Always ask for more information about suppliers than they give you at first, as their responses (and attitude towards the request) will inform your verification process. This could be details such as:
How long have they been in operation? How long have they been at their current site? Businesses that move often are to be avoided for a range of reasons.
What other services they offer, apart from the component you’re enquiring for? Wider skills may be directly useful to you and they may indicate a smarter business.
Whether they already export to your region? Have they solved the export shipping, local taxation and international payment issues?
Will they introduce you to an existing export client as a reference? Nothing can offer you greater confidence than a positive endorsement from a clearly real customer.

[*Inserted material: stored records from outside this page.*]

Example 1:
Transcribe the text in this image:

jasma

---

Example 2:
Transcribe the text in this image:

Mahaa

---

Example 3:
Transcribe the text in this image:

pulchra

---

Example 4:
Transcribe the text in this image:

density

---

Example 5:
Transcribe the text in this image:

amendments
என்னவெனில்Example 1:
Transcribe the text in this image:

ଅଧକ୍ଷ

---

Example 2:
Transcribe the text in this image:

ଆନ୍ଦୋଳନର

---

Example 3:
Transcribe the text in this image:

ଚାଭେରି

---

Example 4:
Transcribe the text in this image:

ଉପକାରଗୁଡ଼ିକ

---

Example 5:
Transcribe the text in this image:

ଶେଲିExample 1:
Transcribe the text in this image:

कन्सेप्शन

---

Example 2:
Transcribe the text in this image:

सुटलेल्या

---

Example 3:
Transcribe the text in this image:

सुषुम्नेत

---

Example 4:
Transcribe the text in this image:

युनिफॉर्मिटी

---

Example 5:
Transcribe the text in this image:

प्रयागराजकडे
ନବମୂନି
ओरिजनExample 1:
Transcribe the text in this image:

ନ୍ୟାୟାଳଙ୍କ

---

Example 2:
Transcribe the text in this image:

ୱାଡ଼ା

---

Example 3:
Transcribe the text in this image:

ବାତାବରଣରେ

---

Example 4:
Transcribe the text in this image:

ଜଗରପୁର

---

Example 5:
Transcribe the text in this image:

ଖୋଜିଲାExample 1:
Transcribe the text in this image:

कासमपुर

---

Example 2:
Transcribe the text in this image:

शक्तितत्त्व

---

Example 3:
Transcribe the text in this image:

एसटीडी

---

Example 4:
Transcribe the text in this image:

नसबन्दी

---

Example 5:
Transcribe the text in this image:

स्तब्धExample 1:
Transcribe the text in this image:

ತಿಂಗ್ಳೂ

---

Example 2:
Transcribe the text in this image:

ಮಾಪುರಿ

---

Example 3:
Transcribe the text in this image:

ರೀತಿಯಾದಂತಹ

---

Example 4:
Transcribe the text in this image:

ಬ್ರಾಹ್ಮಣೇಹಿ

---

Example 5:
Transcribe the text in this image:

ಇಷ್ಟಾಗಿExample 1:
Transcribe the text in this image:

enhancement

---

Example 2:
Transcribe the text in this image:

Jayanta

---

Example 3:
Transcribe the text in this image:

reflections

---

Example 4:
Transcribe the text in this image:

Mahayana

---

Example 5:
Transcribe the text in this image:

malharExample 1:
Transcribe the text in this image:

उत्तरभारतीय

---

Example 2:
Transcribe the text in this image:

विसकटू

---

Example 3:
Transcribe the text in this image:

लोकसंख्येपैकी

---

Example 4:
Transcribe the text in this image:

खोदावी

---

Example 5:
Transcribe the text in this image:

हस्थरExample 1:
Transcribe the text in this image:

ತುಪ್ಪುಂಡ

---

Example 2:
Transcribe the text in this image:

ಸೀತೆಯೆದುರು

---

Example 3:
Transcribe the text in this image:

Business licences, certifications that they have related to their production capability. Companies without quality certifications, full local licensing and proper employment law compliance can be very dangerous partners.
Shortlist OEM suppliers based on the responses they offer, and look to score them on a range of aspects. Pick suppliers who specialise in the area you need service in, rather than Jacks of all trades. You will likely choose to focus on manufacturers in one region – either because of regional specialisations or because it will make your subsequent supplier visits MUCH simpler.
Verify the credentials of the OEMs by whatever means you can – site ratings/verifications, references, recommendations from your network, quality of impression and communications and instinct. Look to evaluate:
That whether they are a factory or an agency – are they what they say they are?
Do they have the technical expertise and production capability they claim – which is best assessed by the quality of the samples they provide, their guidance and technical engagement (and potentially by a third party recommendation or reference).
You could also identify the factory Chinese name, its location and the local government office under whose jurisdiction it falls. This office will have the factory’s registration records, which you can use to verify the details they have provided to you, if you have any doubts. This process may need you to use translation services – or a contract QA service local to the supplier – who may be known to the factory but has a public reputation to uphold, so is unlikely to misrepresent.
It is strongly recommended that you visit shortlisted factories before you finalise your choice and place an order, if at all possible. You can combine such a trip with visits to trade fairs, to extend the value of the travel.
Identifying and selecting potential partners with whom to outsource your products and processes is just like every other business task – it requires a thorough and orderly approach and the building of confidence and strong relationships.
When you have partners who know they’re valued and understand that they.re integrated into your business model, you gain supporters who are motivated to enable you to succeed.
Whether the main driver is technical competence, volume capacity, raw cost or a range of other characteristics, you can find great suppliers and learn a huge amount about how to make your business better – skills that will serve you for the rest of your career.